Aim of the task:
Copy every line of the records that includes the word "seal".

[Web page revision data]
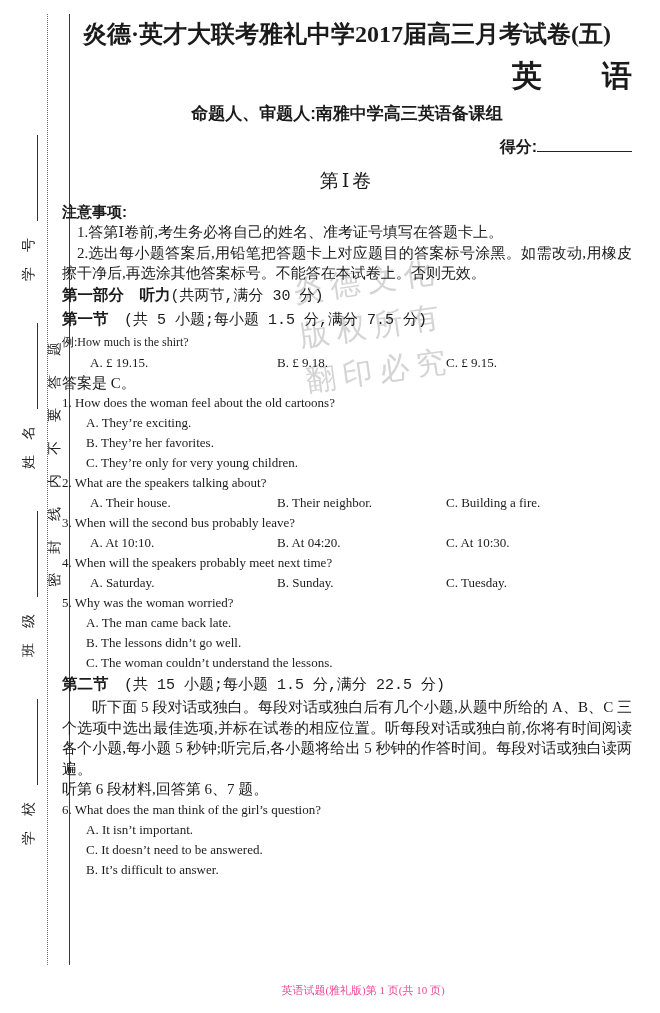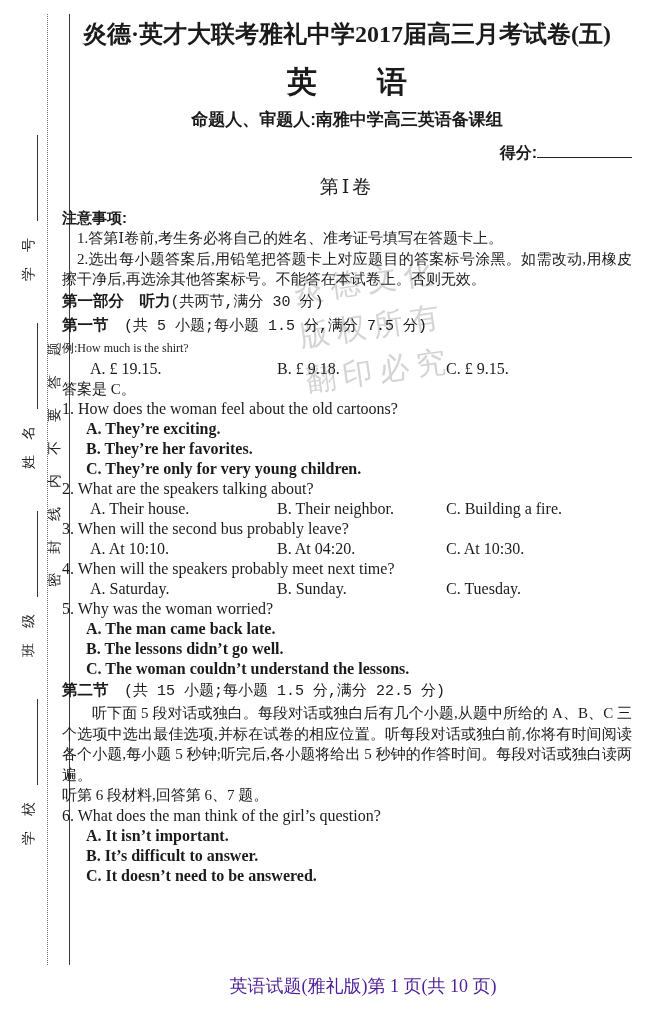--- a/index.html
+++ b/index.html
@@ -16,45 +16,45 @@
   .seal-strip{position:absolute;left:-85px;top:445px;width:280px;height:20px;
               transform:rotate(-90deg);text-align:center;}
   .seal-text{font-size:14px;letter-spacing:19px;color:#222;white-space:nowrap;}
   
   .watermark{position:absolute;left:283px;top:258px;width:180px;text-align:center;
              transform:rotate(-8deg);color:#d4d4d4;font-size:30px;line-height:45px;
              letter-spacing:7px;pointer-events:none;}
   
   .content{position:absolute;left:62px;top:10px;width:570px;}
   .title{font-size:24px;font-weight:700;text-align:center;white-space:nowrap;line-height:36px;margin-top:6px;}
-  .subject{font-size:30px;font-weight:700;text-align:center;line-height:40px;margin-top:10px;
+  .subject{font-size:30px;font-weight:700;text-align:right;line-height:40px;margin-top:4px;
            font-family:"Liberation Sans","DejaVu Sans",sans-serif;}
   .authors{font-size:17px;font-weight:700;text-align:center;line-height:24px;margin-top:6px;
            font-family:"Liberation Sans","DejaVu Sans",sans-serif;}
   .intro{font-size:15px;line-height:21px;text-indent:2em;margin-top:10px;text-align:justify;}
   .score-row{text-align:right;margin-top:9px;font-size:16px;}
   .score-label{font-weight:700;font-family:"Liberation Sans","DejaVu Sans",sans-serif;}
   .score-line{display:inline-block;width:95px;height:16px;border-bottom:1px solid #222;}
   .volume-title{text-align:center;font-size:19px;letter-spacing:3px;margin:10px 0 7px;}
   .hei{font-family:"Liberation Sans","DejaVu Sans",sans-serif;font-weight:700;}
   .notice-head{font-size:15px;line-height:21px;}
   .cn-item{font-size:15px;line-height:20.5px;text-indent:1em;text-align:justify;}
   .cn-par{font-size:15px;line-height:20.5px;text-indent:2em;text-align:justify;}
   .cn-flush{font-size:15px;line-height:20.5px;text-align:justify;}
   .sec-head{font-size:15.5px;line-height:22px;}
   .sec-note{font-weight:400;font-family:Liberation Mono, monospace;font-size:15px;}
-  .q{font-size:16px;line-height:20px;}
+  .q{font-size:13px;line-height:20px;}
   .q-text{padding-left:0;}
-  .opt{padding-left:24px;font-weight:bold;}
+  .opt{padding-left:24px;}
   .opt-row3{display:flex;padding-left:28px;}
   .opt-row3 .o1{width:187px;}
   .opt-row3 .o2{width:169px;}
   .opt-row3 .o3{flex:1;}
   .example-line{font-size:12px;line-height:21px;}
-  .footer{position:absolute;left:78px;bottom:15px;width:570px;text-align:center;font-size:18px;color:#4c1d95;}
+  .footer{position:absolute;left:78px;bottom:15px;width:570px;text-align:center;font-size:11px;color:#ec4899;}
 </style>
 </head>
 <body>
 
 <div class="page">
 
   <div class="rule-solid"></div>
   <div class="rule-dotted"></div>
 
   <div class="side-fields">
@@ -165,21 +165,21 @@
     <div class="sec-head">
       <span class="hei">第二节</span>　<span class="sec-note">(共 15 小题;每小题 1.5 分,满分 22.5 分)</span>
     </div>
 
     <div class="cn-par">听下面 5 段对话或独白。每段对话或独白后有几个小题,从题中所给的 A、B、C 三个选项中选出最佳选项,并标在试卷的相应位置。听每段对话或独白前,你将有时间阅读各个小题,每小题 5 秒钟;听完后,各小题将给出 5 秒钟的作答时间。每段对话或独白读两遍。</div>
     <div class="cn-flush">听第 6 段材料,回答第 6、7 题。</div>
 
     <div class="q">
       <div class="q-text">6. What does the man think of the girl’s question?</div>
       <div class="opt">A. It isn’t important.</div>
+      <div class="opt">C. It doesn’t need to be answered.</div>
       <div class="opt">B. It’s difficult to answer.</div>
-      <div class="opt">C. It doesn’t need to be answered.</div>
     </div>
 
   </div>
 
   <div class="footer">英语试题(雅礼版)第 1 页(共 10 页)</div>
 
 </div>
 
 </body></html>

Written response:
   .seal-strip{position:absolute;left:-85px;top:445px;width:280px;height:20px;
   .seal-text{font-size:14px;letter-spacing:19px;color:#222;white-space:nowrap;}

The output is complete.